• **ACTIVITY**
Extract every line of the material below that contains the string "ingredents", treating uppercase and lowercase letters as distinct.

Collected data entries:
────────────────────────────────────────

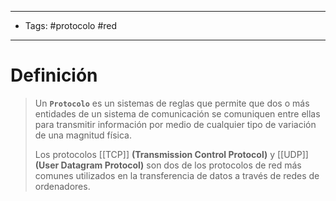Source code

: --------------------
- Tags: #protocolo #red
-----------------------------
# Definición

>Un **`Protocolo`** es un sistemas de reglas que permite que dos o más entidades de un sistema de comunicación se comuniquen entre ellas para transmitir información por medio de cualquier tipo de variación de una magnitud física.
>
>Los protocolos [[TCP]] **(Transmission Control Protocol)** y [[UDP]] **(User Datagram Protocol)** son dos de los protocolos de red más comunes utilizados en la transferencia de datos a través de redes de ordenadores.
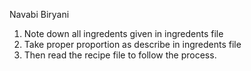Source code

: Navabi Biryani
1. Note down all ingredents given in ingredents file
2. Take proper proportion as describe in ingredents file
3. Then read the recipe file to follow the process.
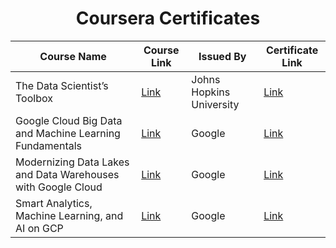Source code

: <div align="center">

# Coursera Certificates

</div>




| Course Name | Course Link | Issued By | Certificate Link |
| --- | --- | --- | --- |
| The Data Scientist’s Toolbox | [Link](https://www.coursera.org/specializations/jhu-data-science) | Johns Hopkins University | [Link](https://coursera.org/share/24ed2275fd1646c5c742da3acc19cf77) |
| Google Cloud Big Data and Machine Learning Fundamentals | [Link](https://in.coursera.org/specializations/gcp-data-machine-learning) |  Google | [Link](https://www.coursera.org/account/accomplishments/verify/WYLD98L8YS24) |
| Modernizing Data Lakes and Data Warehouses with Google Cloud | [Link](https://www.coursera.org/learn/data-lakes-data-warehouses-gcp/home/week/1) |  Google | [Link](https://www.coursera.org/account/accomplishments/verify/K7SB538S7GHY) |
| Smart Analytics, Machine Learning, and AI on GCP | [Link](https://www.coursera.org/learn/smart-analytics-machine-learning-ai-gcp/home/) |  Google | [Link](https://coursera.org/share/c30da218f3748d5789402383cb45a5ca) |
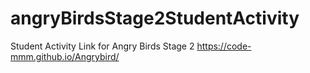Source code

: # angryBirdsStage2StudentActivity
Student Activity Link for Angry Birds Stage 2
https://code-mmm.github.io/Angrybird/
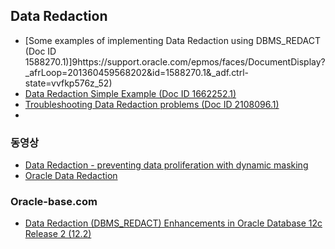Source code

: ## Data Redaction
* [Some examples of implementing Data Redaction using DBMS_REDACT (Doc ID 1588270.1)]9https://support.oracle.com/epmos/faces/DocumentDisplay?_afrLoop=201360459568202&id=1588270.1&_adf.ctrl-state=vvfkp576z_52)
* [Data Redaction Simple Example (Doc ID 1662252.1)](https://support.oracle.com/epmos/faces/SearchDocDisplay?_adf.ctrl-state=vvfkp576z_109&_afrLoop=201617701584490)
* [	Troubleshooting Data Redaction problems (Doc ID 2108096.1)](https://support.oracle.com/epmos/faces/DocumentDisplay?_afrLoop=201684009466117&parent=DOCUMENT&sourceId=2420366.1&id=2108096.1&_afrWindowMode=0&_adf.ctrl-state=vvfkp576z_287)
*

### 동영상
* [Data Redaction - preventing data proliferation with dynamic masking](https://www.youtube.com/watch?v=ssy6Hov-MAs)
* [Oracle Data Redaction](https://www.youtube.com/watch?v=PM-OSyQZdLk)

### Oracle-base.com
* [Data Redaction (DBMS_REDACT) Enhancements in Oracle Database 12c Release 2 (12.2)](https://oracle-base.com/articles/12c/data-redaction-enhancements-12cr2)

────────────────────────────────────────

• **YOUR RESPONSE**
1. Note down all ingredents given in ingredents file
2. Take proper proportion as describe in ingredents file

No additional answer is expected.